Is there something we can do to support women in STEM?
I think the first thing we can do is to provide the opportunities (and for women to seek them out as well). Some of the best roles I had were because someone who didn't know me took a chance and gave me an opportunity. It really meant a lot to me. Sometimes I needed to put up my hand and volunteer, but ultimately, someone trusted and said yes. We need to trust people based on their abilities. Secondly, is to show women that there is a place for them at the senior table, and that it is worth progressing to reach that table. This is accomplished through representation, and it's something AAFC does very well. The department has excellent representation of women at many layers of leadership. I think this shows women in more junior positions that there is a path of progression for them.
What advice would you give to young people interested in a career in science, technology, engineering and math?
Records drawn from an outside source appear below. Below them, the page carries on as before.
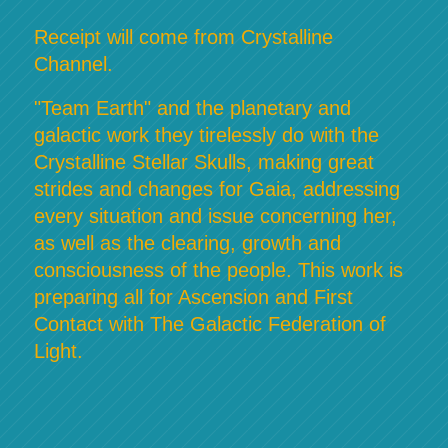
Receipt will come from Crystalline
Channel.
"Team Earth" and the planetary and
galactic work they tirelessly do with the
Crystalline Stellar Skulls, making great
strides and changes for Gaia, addressing
every situation and issue concerning her,
as well as the clearing, growth and
consciousness of the people. This work is
preparing all for Ascension and First
Contact with The Galactic Federation of
Light.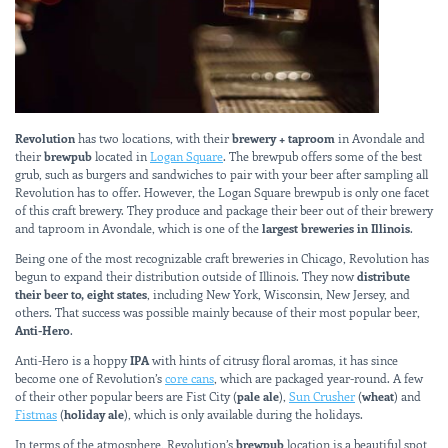
Revolution
has two locations, with their
brewery + taproom
in Avondale and
their
brewpub
located in
Logan Square
. The brewpub offers some of the best
grub, such as burgers and sandwiches to pair with your beer after sampling all
Revolution has to offer. However, the Logan Square brewpub is only one facet
of this craft brewery. They produce and package their beer out of their brewery
and taproom in Avondale, which is one of the
largest breweries in Illinois
.
Being one of the most recognizable craft breweries in Chicago, Revolution has
begun to expand their distribution outside of Illinois. They now
distribute
their beer to, eight states
, including New York, Wisconsin, New Jersey, and
others. That success was possible mainly because of their most popular beer,
Anti-Hero
.
Anti-Hero is a hoppy
IPA
with hints of citrusy floral aromas, it has since
become one of Revolution’s
core cans
, which are packaged year-round. A few
of their other popular beers are Fist City (
pale ale
),
Sun Crusher
(
wheat
) and
Fistmas
(
holiday ale
), which is only available during the holidays.
In terms of the atmosphere, Revolution’s
brewpub
location is a beautiful spot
I would say, give STEM a chance. There are so many different specialties that have opened up in the last 25 years. There are now specialities in bioengineering, medical technologies, environmental sciences and engineering fields - it's endless. I love how the fields of biology, mechanics, chemistry, and physics have completely intersected and created some fascinating areas of study. Fields are also expanding based on social and cultural issues. So I would say, explore. Remember how fun it was to be curious? It still is! Be flexible. Give it a chance, there are so many choices. Also, I would say, don't put pressure on yourself to find a single passion. I came from a modest household and I needed to fund my own education. I made my career choices based on "what do I enjoy that can also pay the bills?". I didn't have the luxury of spending more than a couple years in education, but through curiosity and trying new things, I had great experiences in a variety of fields, and now I wouldn't change a thing. Stay curious, and the adventure will find you.
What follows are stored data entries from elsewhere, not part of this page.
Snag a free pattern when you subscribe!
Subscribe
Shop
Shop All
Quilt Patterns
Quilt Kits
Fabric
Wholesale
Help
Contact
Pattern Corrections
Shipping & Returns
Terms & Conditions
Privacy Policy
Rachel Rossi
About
What are your hobbies, and do they influence your work?
I greatly enjoy travelling and really experiencing other places and cultures. I hope to do this again post-pandemic. I think this is part of the curiosity of scientists and engineers. I never get tired of exploring and learning. To me, travelling is part of this exploration and the more I can see and learn in a new place, the better the experience for me.
What do you hope to see in your field in the next 10 years?
In the field of STEM I would like to see the "T" (for Technology) become an equal in the field. Right now there is an implied hierarchy within science, technology, engineering, and math. I think if we don't come to the understanding that we can't get anywhere without technologists, we will face some tough consequences. Technology is often where science and engineering gets put into action! I want to see technologists and people in trades, recognized for their role in this magic. These folks are just as smart and do work just as hard, and they deserve to be valued as equals. This is especially important when it comes to staffing leadership opportunities. Do we need to ask specifically for a university degree, or do we really want post-secondary education? Is this required at all, or are we really looking for leadership qualities, that are not guaranteed by a degree or diploma? I think we deny ourselves access to some great leaders, and in turn disadvantage some deserving candidates.